As predictable as a fake ad getting submitted to Cannes (and winning), negative reaction to the promotion ensued with other bloggers crying foul and the creation of an "I am not a rent a blogger" manifesto, similar to the "ad free" manifesto that circulated American blogs a few years back. The gist of the negative reaction was that providing free product to bloggers would taint their objectivity and, perhaps, cause them to write an overly glowing product review.
The initial reaction to programs such as this is to cry foul, blame brands for manipulating bloggers and chide bloggers for accepting what opponents would call bribes.And then there's the issue of disclosure which wasn't really an issue ion this case with the design of blogger's blogs screaming "i9!"

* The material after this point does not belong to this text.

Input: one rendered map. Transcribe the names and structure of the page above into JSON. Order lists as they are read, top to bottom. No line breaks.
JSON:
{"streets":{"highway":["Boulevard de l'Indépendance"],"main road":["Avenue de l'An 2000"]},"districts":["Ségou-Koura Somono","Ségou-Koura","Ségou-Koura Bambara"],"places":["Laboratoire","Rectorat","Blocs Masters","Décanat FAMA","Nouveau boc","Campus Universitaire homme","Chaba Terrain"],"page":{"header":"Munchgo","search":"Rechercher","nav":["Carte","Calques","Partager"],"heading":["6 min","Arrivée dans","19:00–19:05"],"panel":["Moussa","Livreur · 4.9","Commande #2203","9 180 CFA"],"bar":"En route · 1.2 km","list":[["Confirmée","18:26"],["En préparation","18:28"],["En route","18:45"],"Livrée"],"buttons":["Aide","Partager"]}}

A separate reaction this this form of marketing is to realize, whether you agree or not, the world of blogging, and all of media for that matter, is very different from what it once was. Many bloggers would argue they'd just as likely trash a product that was given to them as they would praise it if it deserved negative commentary.

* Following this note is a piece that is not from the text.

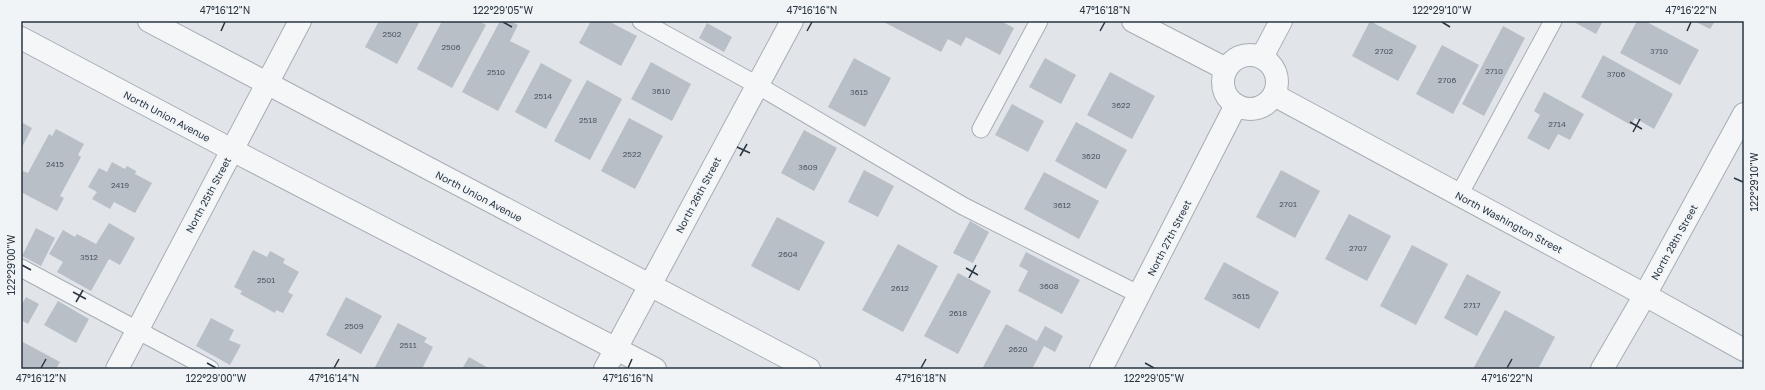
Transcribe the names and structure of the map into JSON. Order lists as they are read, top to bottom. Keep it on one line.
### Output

With entities like PayPerPost and the seemingly endless supply of "fake blogs" that have existed over the years, it's not surprising this form of marketing receives a heavy dose of negativity. Adrants received a bit of negativity itself by accepting for review a Nikon camera. We used it. We liked it. We said so and we bought it. So yes, there was a period of time during which the camera was a "gift." Did that affect our commentary on the camera? We'd like to think it didn't although we are not so stubborn as to refuse the fact it could have. Besides, we dubbed it "research" so that we'd have first hand experience with this sort of marketing.

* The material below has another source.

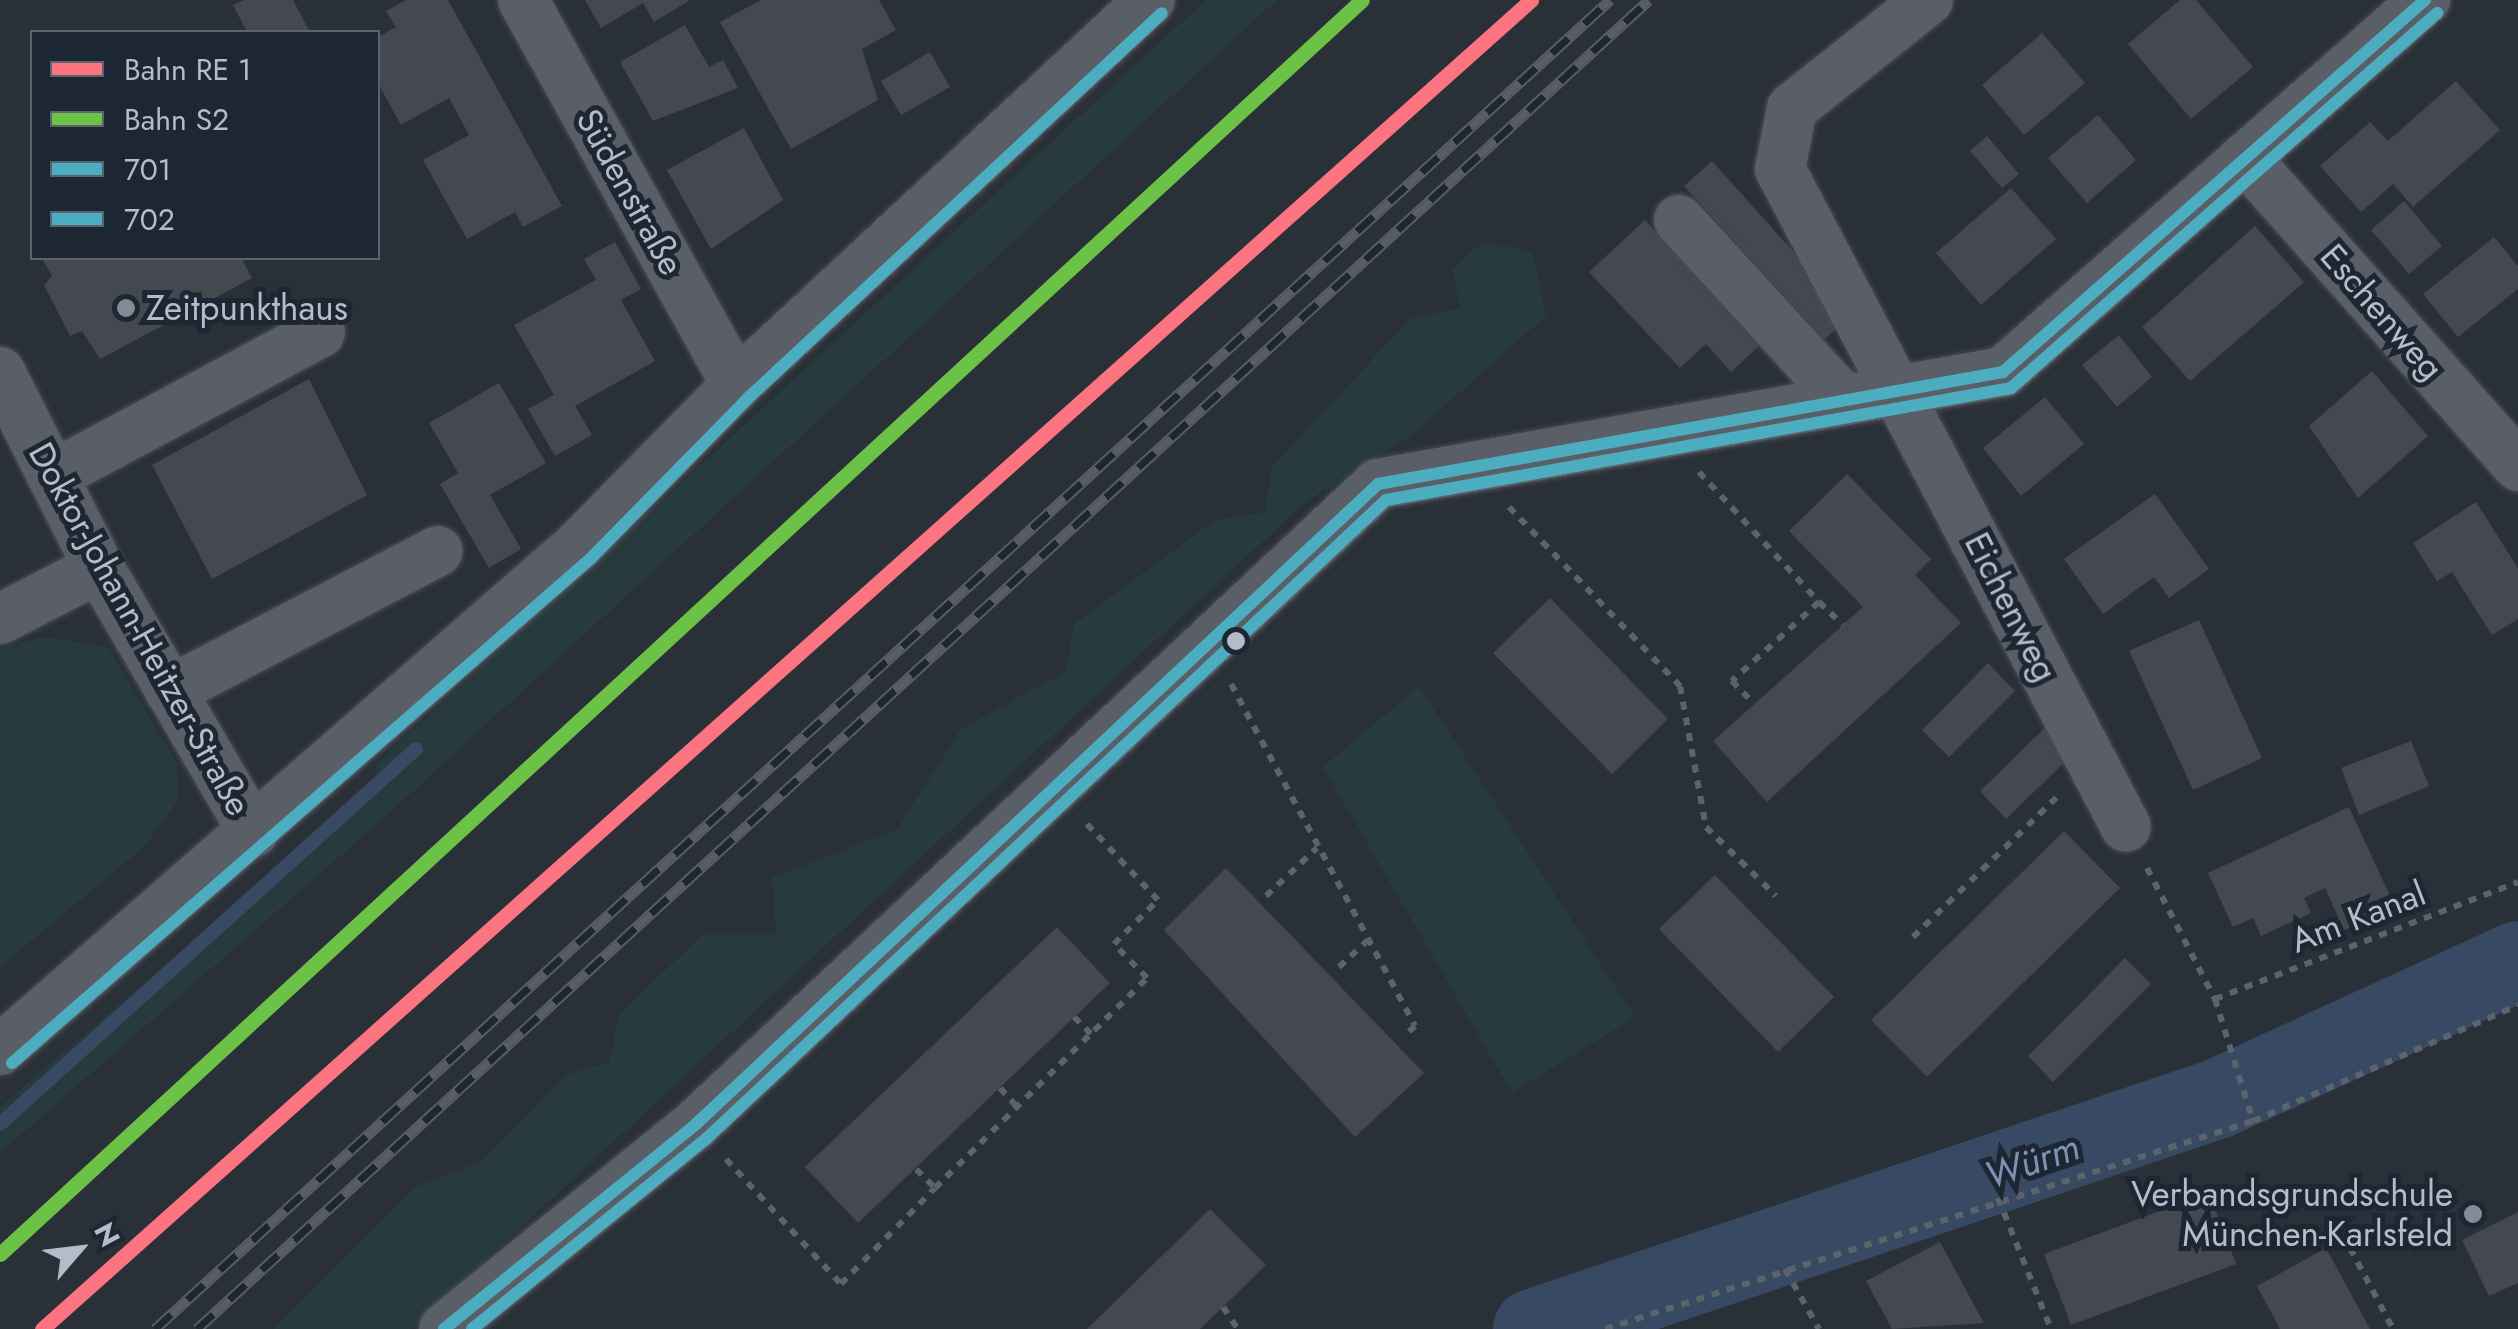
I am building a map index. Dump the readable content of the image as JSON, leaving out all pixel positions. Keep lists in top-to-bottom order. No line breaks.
{"streets":{"street":["Südenstraße","Eschenweg","Eichenweg","Doktor-Johann-Heitzer-Straße"],"path":["Am Kanal"]},"water":["Würm"],"places":["Zeitpunkthaus","Verbandsgrundschule München-Karlsfeld"],"lines":["rail line S2","transit line 701","transit line 702"],"legend":["Bahn RE 1","Bahn S2","701","702"],"north":"top right"}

Is there blame to be assigned with blogger outreach programs such as this i9 effort or Nikon's long-running program? Generally, a wall should still exist between editorial and commerce. Though no one should be so stupid as to assume much of what is written about any product is because, excepting Consumer Reports which buys the products it reviews, the product was given to a person to use for a period of time so that an opinion could be formed and then shared.
However, because most bloggers are not for-profit corporations with an infrastructure that, at least in practice, separates editorial from commerce, they are an easy target for those who feel "blogger for hire-style" marketing is a dirty little trick. That also makes it very easy for marketers to approach - pray on, some would say - for these type of marketing programs.
Though it might be a lofty thought, one hopes people, for the most part, are honest and are not for sale. Sadly, that isn't always the case which, combined with the dramatic change in the way media is produce and consumed, will keep us debating this issue for years.